SingHealth.
Duke-NUS Medical School.
Curr Opin Ophthalmol. 2024 Nov 1;35(6):487-493. doi: 10.1097/ICU.0000000000001089. Epub 2024 Aug 26.
Vision Language Models are an emerging paradigm in artificial intelligence that offers the potential to natively analyze both image and textual data simultaneously, within a single model. The fusion of these two modalities is of particular relevance to ophthalmology, which has historically involved specialized imaging techniques such as angiography, optical coherence tomography, and fundus photography, while also interfacing with electronic health records that include free text descriptions. This review then surveys the fast-evolving field of Vision Language Models as they apply to current ophthalmologic research and practice.

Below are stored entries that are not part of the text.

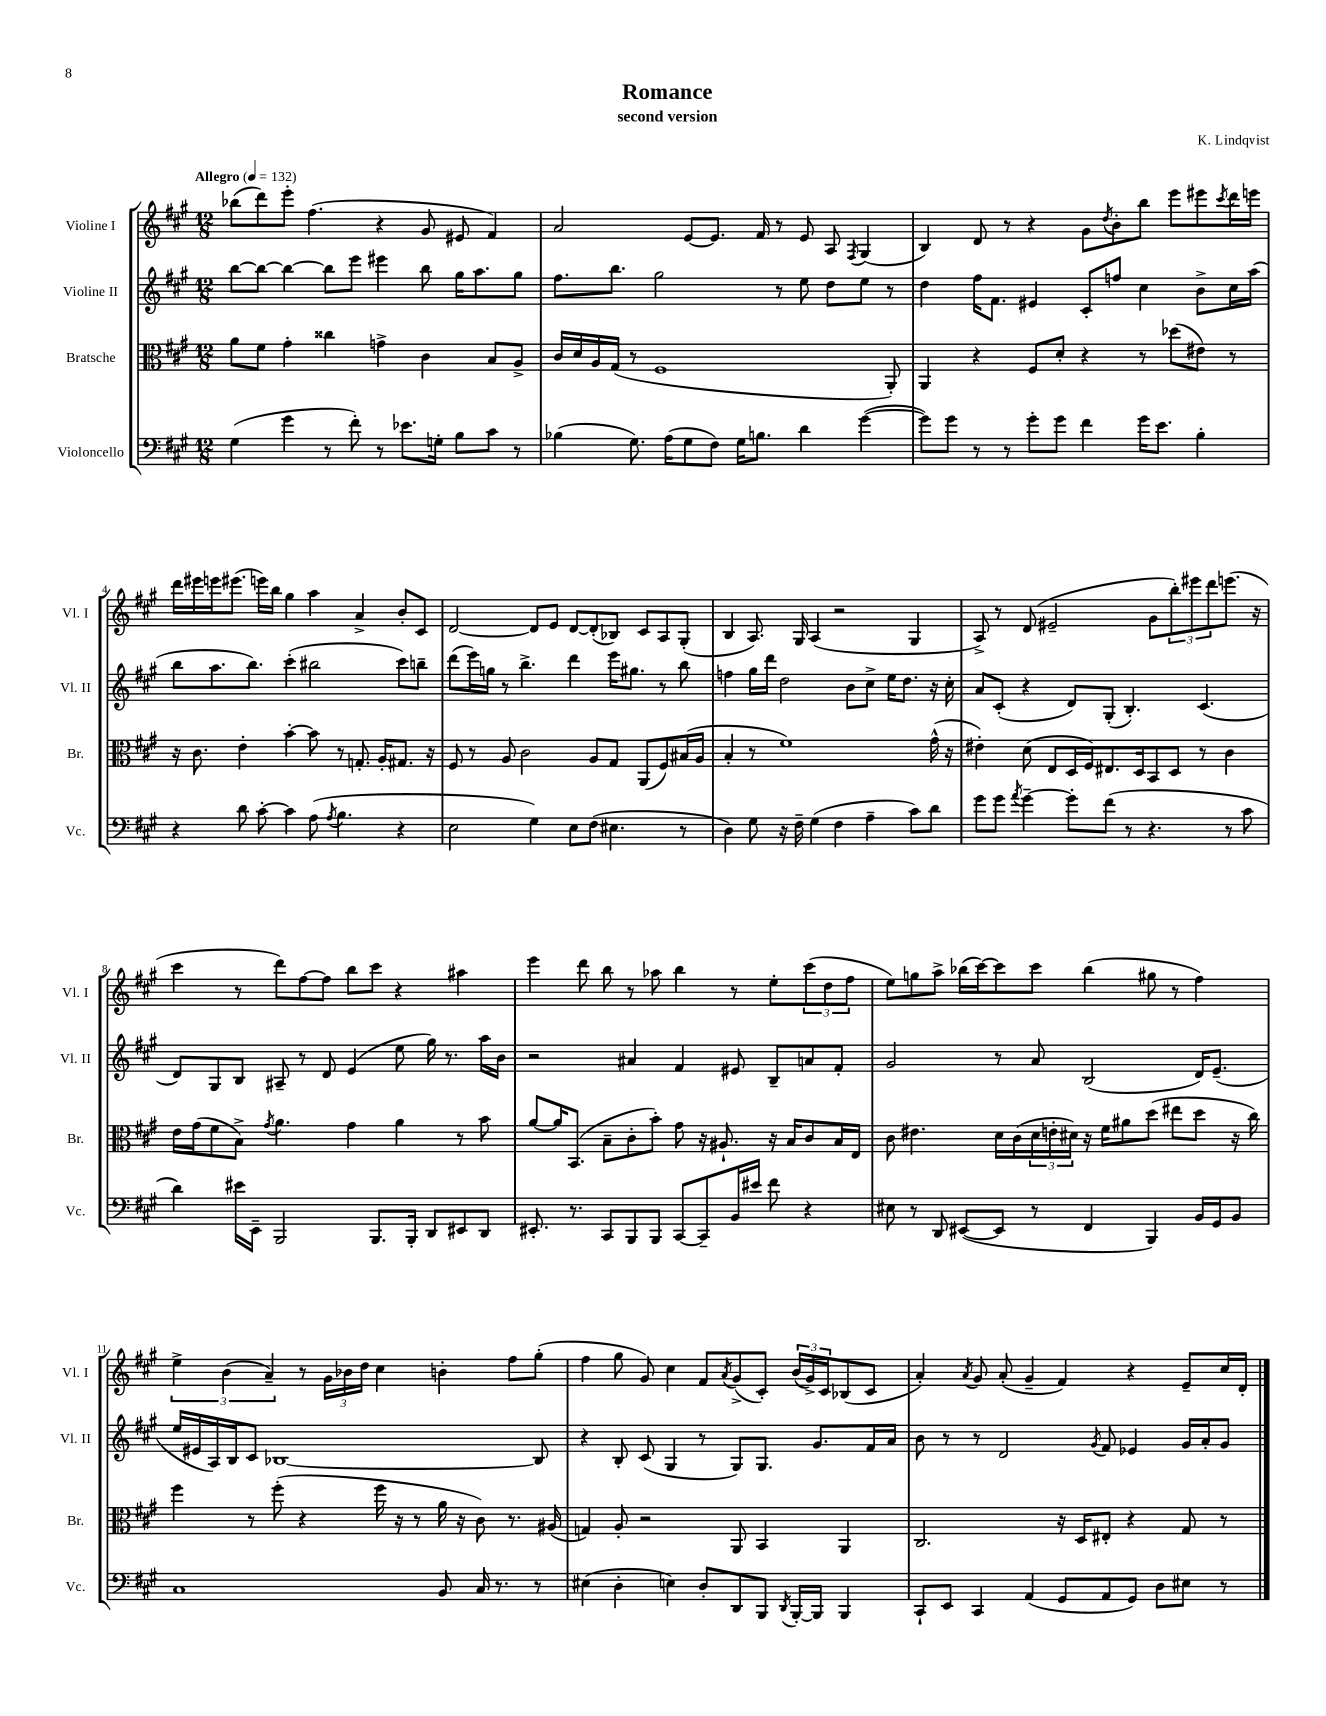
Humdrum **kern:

**kern	**kern	**kern	**kern
*staff4	*staff3	*staff2	*staff1
*clefF4	*clefC3	*clefG2	*clefG2
*k[f#c#g#]	*k[f#c#g#]	*k[f#c#g#]	*k[f#c#g#]
*M12/8	*M12/8	*M12/8	*M12/8
*MM132	*MM132	*MM132	*MM132
(4G#	8a	[8bb	(8bb-
.	8f#	8bb_	8ddd)
4g#	4g#'	4bb_	8eee'
.	.	.	(4.ff#
8r	4cc##	8bb]	.
8f#')	.	8eee	.
8r	4g^	4eee#	4r
8.e-	.	.	.
.	4c#	8bb	8g#
16G'	.	.	.
8B	.	16gg#	8e#
.	.	8.aa	.
8c#	8B	.	4f#)
8r	8A^	8gg#	.
=	=	=	=
(4B-	16c#	8.ff#	2a
.	16d	.	.
.	16A	.	.
.	(16G#	8.bb	.
8.G#)	8r	.	.
.	1F#	2gg#	.
(16A	.	.	.
8G#	.	.	[8e
8F#)	.	.	8.e]
16G#	.	.	.
8.B	.	.	16f#
.	.	8r	8r
4d	.	8ee	8e
.	.	8dd	8A
.	.	.	8qF#
([4g#	.	8ee	(4G#
.	8AA')	8r	.
=	=	=	=
8g#])	4AA	4dd	4B)
8g#	.	.	.
8r	4r	16ff#	8d
.	.	8.f#	.
8r	.	.	8r
8g#'	8F#	4e#	4r
8g#	8d'	.	.
4f#	4r	8c#'	8g#
.	.	.	8qdd
.	.	8ff	8b'
16g#	8r	4cc#	8bb
8.e	.	.	.
.	(8dd-	.	8eee
4B'	8e#)	8b^	8eee#
.	.	.	8qccc#
.	8r	16cc#	16ddd
.	.	(16aa	16eee
=	=	=	=
4r	16r	8bb	16ddd
.	8.c#	.	16eee#
.	.	8.aa	16eee
.	.	.	(8.eee#
8d	4e'	.	.
.	.	8.bb)	.
[8c#'	.	.	16eee)
.	.	.	16bb
4c#]	[4b'	(4ccc#'	4gg#
(8A	8b]	2bb#	4aa
8qA	.	.	.
4.B	8r	.	.
.	8.G'	.	4a^
.	16A'	.	.
4r	8.G#	8ccc#)	8b'
.	.	8bb~	8c#
.	16r	.	.
=	=	=	=
2E	8F#	(8ddd	[2d
.	8r	16eee)	.
.	.	16gg	.
.	8A	8r	.
.	2c#	4.bb^	.
4G#)	.	.	8d]
.	.	.	8e
8E	.	4ddd	[8d
(8F#	8A	.	(8d']
4.E#	8G#	16eee	8B-)
.	.	8.gg#	.
.	(8AA	.	8c#
.	8F#)	8r	8A
8r	(16B#	8bb	(8G#'
.	16A	.	.
=	=	=	=
4D)	4B'	4ff	4B
8G#	8r	16gg#	8.A)
.	.	16ddd	.
16r	1f#)	2dd	.
16F#~	.	.	16G#
(4G#	.	.	(4A
4F#	.	.	2r
.	.	8b	.
4A~	.	8cc#^	.
.	.	16ee	.
.	.	8.dd	.
8c#)	.	.	4G#
8d	(16g#^^	16r	.
.	16r	16cc#'	.
=	=	=	=
8g#	4e#')	8a	8A^)
8g#	.	(8c#'	8r
8qa	.	.	.
[4g#~	(8d	4r	(8d
.	8E	.	2e#~
8g#']	16D	8d)	.
.	16F#)	.	.
(8f#	8.E#	(8G#'	.
8r	.	4.B')	.
.	16D	.	.
4.r	8BB	.	8g#
.	8D	.	12bb')
.	.	.	12eee#
.	8r	(4.c#	.
.	.	.	12ddd
8r	4c#	.	(8.eee
8c#	.	.	.
.	.	.	16r
=	=	=	=
4d)	16e	8d)	4ccc#
.	(16g#	.	.
.	8f#	8G#	.
16e#	8B^)	8B	8r
16EE~	.	.	.
.	8qg#	.	.
2BBB	4.a	8A#~	8ddd)
.	.	8r	[8ff#
.	.	8d	8ff#]
.	4g#	(4e	8bb
8.BBB	.	.	8ccc#
.	4a	8ee	4r
16BBB'	.	.	.
8DD	.	16gg#)	.
.	.	8.r	.
8EE#	8r	.	4aa#
8DD	8b	16aa	.
.	.	16b	.
=	=	=	=
8.EE#'	[8a	2r	4eee
.	16a]	.	.
8.r	(8.BB	.	.
.	.	.	8ddd
8CC#	8B~	.	8bb
8BBB	8c#'	4a#	8r
8BBB	8b')	.	8aa-
[8CC#	8g#	4f#	4bb
8CC#~]	16r	.	.
.	8.A#`	.	.
16BB	.	8e#	8r
16e#	.	.	.
8f#	16r	8B~	8ee'
.	16B	.	.
4r	8c#	8a	(12ccc#
.	.	.	12dd
.	16B	8f#'	.
.	.	.	12ff#
.	16E	.	.
=	=	=	=
8E#	8c#	2g#	8ee)
8r	4.e#	.	8gg
8DD	.	.	8aa^
([8EE#	.	.	(16bb-
.	.	.	[16ccc#)
8EE#]	16d	8r	8ccc#]
.	(16c#	.	.
8r	24d	8a	8ccc#
.	24e'	.	.
.	24d#)	.	.
4FF#	16r	(2B	(4bb-
.	16f#	.	.
.	8a#	.	.
4BBB)	(8dd	.	8gg#
.	8ee#	.	8r
16BB	8dd	16d)	4ff#)
16GG#	.	(8.e~	.
8BB	16r	.	.
.	16cc#)	.	.
=	=	=	=
1C#	4ff#	16ee	6ee^
.	.	16e#	.
.	.	16A)	.
.	.	.	(6b
.	.	16B	.
.	8r	8c#	.
.	.	.	6a~)
.	(8ff#'	[1B-	.
.	4r	.	8r
.	.	.	24g#
.	.	.	24b-
.	.	.	24dd
.	16ff#	.	4cc#
.	16r	.	.
.	8r	.	.
8BB	16a	.	4b'
.	16r	.	.
16C#	8c#)	.	.
8.r	.	.	.
.	8.r	.	8ff#
8r	.	8B-]	(8gg#'
.	(16A#	.	.
=	=	=	=
(4E#	4G)	4r	4ff#
4D'	8A'	8B'	8gg#
.	2r	(8c#	8g#)
4E)	.	4G#	4cc#
8D'	.	8r	8f#
.	.	.	8qa
8DD	8AA	8G#)	(8g#^
8BBB	4BB	8.G#	8c#')
8qDD	.	.	.
[16BBB'	.	.	(24b
.	.	.	24g#^)
16BBB]	.	8.g#	.
.	.	.	24c#
4BBB	4AA	.	(8B-
.	.	16f#	8c#
.	.	16a	.
=	=	=	=
8CC#`	2.C#	8b	4a')
8EE	.	8r	.
.	.	.	8qa
4CC#	.	8r	8g#
.	.	2d	(8a'
(4AA	.	.	4g#~
8GG#	16r	.	4f#)
.	16D	.	.
.	.	8qg#	.
8AA	8E#'	8f#	.
8GG#)	4r	4e-	4r
8D	.	.	.
8E#	8G#	16g#	8e~
.	.	16a'	.
8r	8r	8g#	16cc#
.	.	.	16d'
==	==	==	==
*-	*-	*-	*-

Although models incorporating both image and text data have a long provenance in ophthalmology, effective multimodal Vision Language Models are a recent development exploiting advances in technologies such as transformer and autoencoder models.
Vision Language Models offer the potential to assist and streamline the existing clinical workflow in ophthalmology, whether previsit, during, or post-visit. There are, however, also important challenges to be overcome, particularly regarding patient privacy and explainability of model recommendations.
目的综述:视觉语言模型是人工智能领域的一个新兴范例,它具有在单个模型中同时对图像和文本数据进行原生分析的潜力。这两种模式的融合与眼科学特别相关,眼科学历史上涉及专门的成像技术,如血管造影、光学相干断层扫描和眼底摄影,同时还与包括自由文本描述的电子健康记录相连接。因此,本综述调查了视觉语言模型在当前眼科学研究和实践中的快速发展领域。
最新发现:尽管包含图像和文本数据的模型在眼科学中有很长的历史,但有效的多模态视觉语言模型是最近的一项发展,利用了转换器和自动编码器模型等技术的进步。
总结:视觉语言模型有可能帮助和简化眼科学中的现有临床工作流程,无论是在就诊前、就诊期间还是就诊后。然而,也存在着需要克服的重要挑战,特别是涉及到患者隐私和模型推荐的可解释性。